* DESCRIPTION OF THE TASK *
Check every line below for the word "Left" and show those that hold it.

════

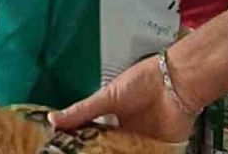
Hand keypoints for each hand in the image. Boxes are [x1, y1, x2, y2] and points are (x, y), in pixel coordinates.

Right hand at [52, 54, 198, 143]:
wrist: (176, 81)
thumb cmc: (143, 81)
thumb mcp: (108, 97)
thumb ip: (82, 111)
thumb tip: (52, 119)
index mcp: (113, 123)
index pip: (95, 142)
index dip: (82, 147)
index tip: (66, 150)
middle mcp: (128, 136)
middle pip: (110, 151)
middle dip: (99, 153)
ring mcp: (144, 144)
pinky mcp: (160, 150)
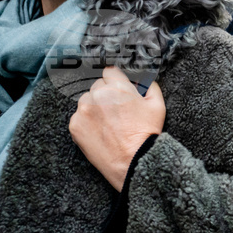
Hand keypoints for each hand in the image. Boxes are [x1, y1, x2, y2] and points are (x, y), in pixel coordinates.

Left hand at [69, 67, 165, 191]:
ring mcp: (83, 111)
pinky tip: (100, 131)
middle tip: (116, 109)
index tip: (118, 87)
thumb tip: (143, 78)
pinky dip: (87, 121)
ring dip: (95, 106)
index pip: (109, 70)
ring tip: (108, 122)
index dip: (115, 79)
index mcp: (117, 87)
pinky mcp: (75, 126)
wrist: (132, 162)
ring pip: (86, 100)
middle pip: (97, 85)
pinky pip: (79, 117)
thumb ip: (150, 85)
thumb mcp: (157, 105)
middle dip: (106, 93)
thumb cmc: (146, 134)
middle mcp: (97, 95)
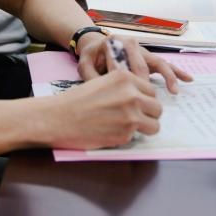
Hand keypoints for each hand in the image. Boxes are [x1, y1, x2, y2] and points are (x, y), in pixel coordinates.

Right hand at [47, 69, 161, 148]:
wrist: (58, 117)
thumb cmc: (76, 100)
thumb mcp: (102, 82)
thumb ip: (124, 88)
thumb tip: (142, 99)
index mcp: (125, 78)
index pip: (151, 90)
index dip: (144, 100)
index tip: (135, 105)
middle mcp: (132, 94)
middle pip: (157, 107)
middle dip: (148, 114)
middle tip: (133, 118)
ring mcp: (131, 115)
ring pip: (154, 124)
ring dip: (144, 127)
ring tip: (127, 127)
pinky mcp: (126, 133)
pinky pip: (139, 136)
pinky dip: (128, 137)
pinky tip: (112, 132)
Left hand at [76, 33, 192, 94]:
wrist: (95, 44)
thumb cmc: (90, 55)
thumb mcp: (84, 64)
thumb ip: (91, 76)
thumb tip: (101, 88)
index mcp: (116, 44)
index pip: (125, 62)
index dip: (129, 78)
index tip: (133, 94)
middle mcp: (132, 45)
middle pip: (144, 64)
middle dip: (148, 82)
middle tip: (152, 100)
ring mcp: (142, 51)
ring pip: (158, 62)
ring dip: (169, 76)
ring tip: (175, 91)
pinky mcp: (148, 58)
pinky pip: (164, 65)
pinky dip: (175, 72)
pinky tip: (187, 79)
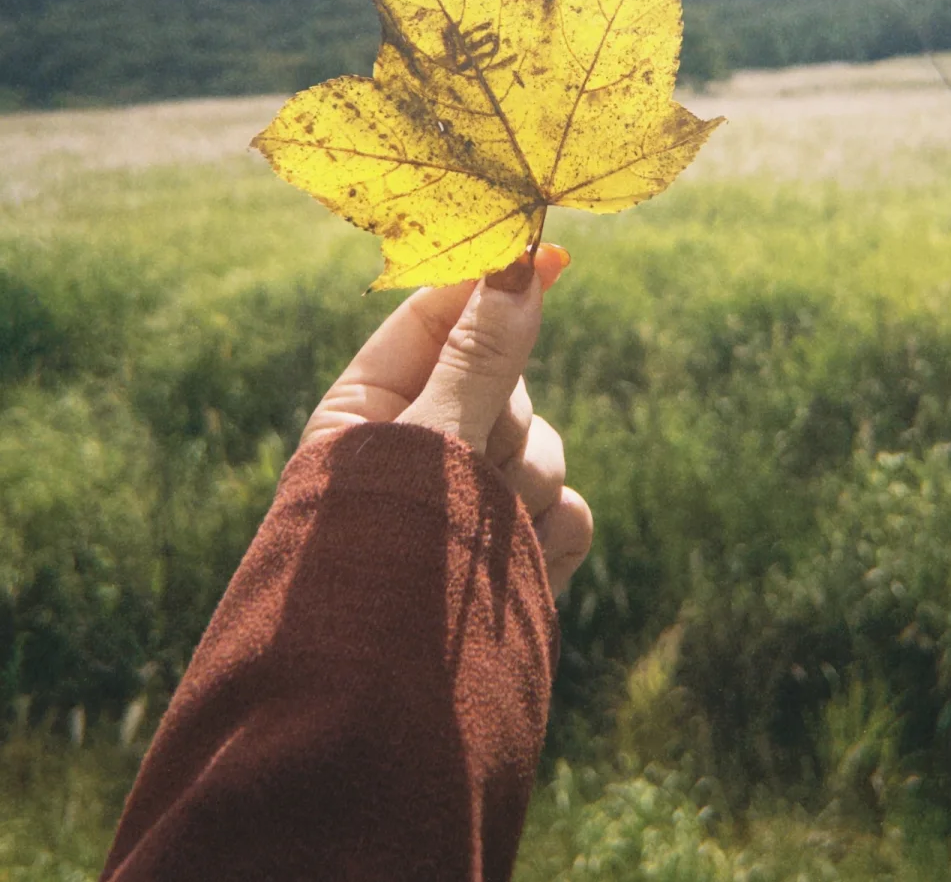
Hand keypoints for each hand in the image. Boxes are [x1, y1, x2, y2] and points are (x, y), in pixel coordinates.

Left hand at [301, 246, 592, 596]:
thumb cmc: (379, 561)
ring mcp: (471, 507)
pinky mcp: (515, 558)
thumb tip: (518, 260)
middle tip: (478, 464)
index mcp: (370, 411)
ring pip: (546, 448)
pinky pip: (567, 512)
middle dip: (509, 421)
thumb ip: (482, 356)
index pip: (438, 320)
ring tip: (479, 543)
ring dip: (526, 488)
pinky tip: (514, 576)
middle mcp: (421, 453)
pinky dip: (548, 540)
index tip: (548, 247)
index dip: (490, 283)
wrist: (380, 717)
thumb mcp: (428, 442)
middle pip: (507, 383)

════

* YOUR RESPONSE *
Left hand at [69, 67, 165, 191]:
Left hand at [76, 33, 192, 94]:
Left hand at [301, 246, 592, 596]:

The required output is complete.